Eppure, la posizione di Teheran è diversa. Secondo il ministero degli Esteri iraniano, una delegazione della Repubblica islamica si recherà in Qatar per seguire l’attuazione degli impegni previsti dal memorandum, ma non sono in programma negoziati con gli Stati Uniti «a nessun livello». I media iraniani riferiscono che la missione sarà concentrata sugli aspetti tecnici dell’intesa, compresi gli impegni statunitensi relativi alla revoca delle sanzioni petrolifere e allo sblocco dei fondi congelati.
L’impegno americano
Washington, da parte sua, presenta la missione di Witkoff e Kushner come parte di riunioni ad alto livello sull’Iran e sul seguito dell’intesa, mentre Teheran insiste sul fatto che non si tratta di un nuovo round negoziale né dell’avvio di colloqui per un accordo finale. Il confronto, almeno nella versione iraniana, riguarderebbe soltanto l’attuazione del memorandum già raggiunto e non una nuova trattativa diretta con gli Stati Uniti. Il presidente iraniano Masoud Pezeshkian ha intanto difeso il percorso diplomatico con Washington dalle critiche interne.
“L’Iran non arretrerà”
«Non arretreremo in nessuna circostanza rispetto ai nostri diritti, interessi e principi nazionali nei negoziati con Washington», ha dichiarato Pezeshkian, secondo quanto riferito da media regionali. Il presidente ha respinto le accuse rivolte al team negoziale iraniano da alcune correnti politiche interne, sostenendo che tutte le fasi del dossier sono state condotte in coordinamento con la Guida suprema e secondo i meccanismi istituzionali previsti. Pezeshkian ha aggiunto che il testo finale dell’accordo è stato esaminato dagli organismi tecnici e di sicurezza competenti. E ha ricevuto il sostegno del Consiglio supremo di sicurezza nazionale. Secondo il presidente iraniano, l’intesa rappresenta «un nuovo risultato diplomatico» per il Paese, perché avrebbe permesso di preservare i diritti del popolo iraniano e gli interessi nazionali, «senza cedere alle richieste dei nemici».

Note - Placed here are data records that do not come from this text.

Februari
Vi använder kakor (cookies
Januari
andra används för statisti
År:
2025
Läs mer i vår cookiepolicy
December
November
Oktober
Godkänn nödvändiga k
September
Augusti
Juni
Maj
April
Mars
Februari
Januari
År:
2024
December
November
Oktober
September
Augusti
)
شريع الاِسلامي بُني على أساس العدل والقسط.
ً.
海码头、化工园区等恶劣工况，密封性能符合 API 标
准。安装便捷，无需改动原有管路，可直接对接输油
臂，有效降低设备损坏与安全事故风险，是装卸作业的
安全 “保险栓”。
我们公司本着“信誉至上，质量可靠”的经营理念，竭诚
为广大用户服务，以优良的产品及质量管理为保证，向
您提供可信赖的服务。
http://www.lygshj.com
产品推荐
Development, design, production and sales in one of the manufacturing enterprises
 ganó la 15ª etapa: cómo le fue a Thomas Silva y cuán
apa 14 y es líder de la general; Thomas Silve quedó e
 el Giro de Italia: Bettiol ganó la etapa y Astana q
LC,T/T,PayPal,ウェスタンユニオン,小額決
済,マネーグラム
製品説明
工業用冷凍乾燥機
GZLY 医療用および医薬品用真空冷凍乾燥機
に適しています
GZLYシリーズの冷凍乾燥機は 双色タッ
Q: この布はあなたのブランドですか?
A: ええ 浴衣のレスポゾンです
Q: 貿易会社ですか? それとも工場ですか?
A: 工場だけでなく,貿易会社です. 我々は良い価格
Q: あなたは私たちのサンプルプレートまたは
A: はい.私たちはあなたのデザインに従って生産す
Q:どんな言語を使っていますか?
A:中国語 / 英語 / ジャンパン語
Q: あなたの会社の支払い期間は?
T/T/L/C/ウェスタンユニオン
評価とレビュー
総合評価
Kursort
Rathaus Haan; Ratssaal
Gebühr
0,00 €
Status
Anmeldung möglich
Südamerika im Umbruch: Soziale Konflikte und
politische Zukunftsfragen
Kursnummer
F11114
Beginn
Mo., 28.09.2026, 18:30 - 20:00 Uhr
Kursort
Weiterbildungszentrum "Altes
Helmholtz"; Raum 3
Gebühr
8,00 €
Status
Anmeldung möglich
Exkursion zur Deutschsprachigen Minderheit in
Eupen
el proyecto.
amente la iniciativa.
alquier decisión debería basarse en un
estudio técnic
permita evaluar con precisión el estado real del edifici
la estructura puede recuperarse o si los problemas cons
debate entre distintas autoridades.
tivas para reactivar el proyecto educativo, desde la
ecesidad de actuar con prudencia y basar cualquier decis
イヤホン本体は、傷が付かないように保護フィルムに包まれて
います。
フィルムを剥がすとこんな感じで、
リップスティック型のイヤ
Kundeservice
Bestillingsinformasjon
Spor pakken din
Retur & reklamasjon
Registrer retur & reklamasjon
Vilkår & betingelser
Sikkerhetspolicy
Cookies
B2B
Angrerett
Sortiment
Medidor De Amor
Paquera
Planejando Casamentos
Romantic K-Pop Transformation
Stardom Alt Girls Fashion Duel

A Hormuz la situazione resta molto tesa
Il quadro resta fragile anche sul dossier dello Stretto di Hormuz, nonostante i primi segnali di ripresa del traffico marittimo. Secondo Al Jazeera, Teheran ha minacciato di ostacolare il passaggio delle navi che non rispetteranno le rotte indicate dalle autorità iraniane. Il viceministro degli Esteri iraniano, Kazem Gharibabadi, ha dichiarato alla televisione di Stato che esperti iraniani e omaniti discuteranno nei prossimi giorni la definizione dei corridoi di transito, dopo che l’Iran ha già comunicato a Mascate la necessità di modificare alcune rotte.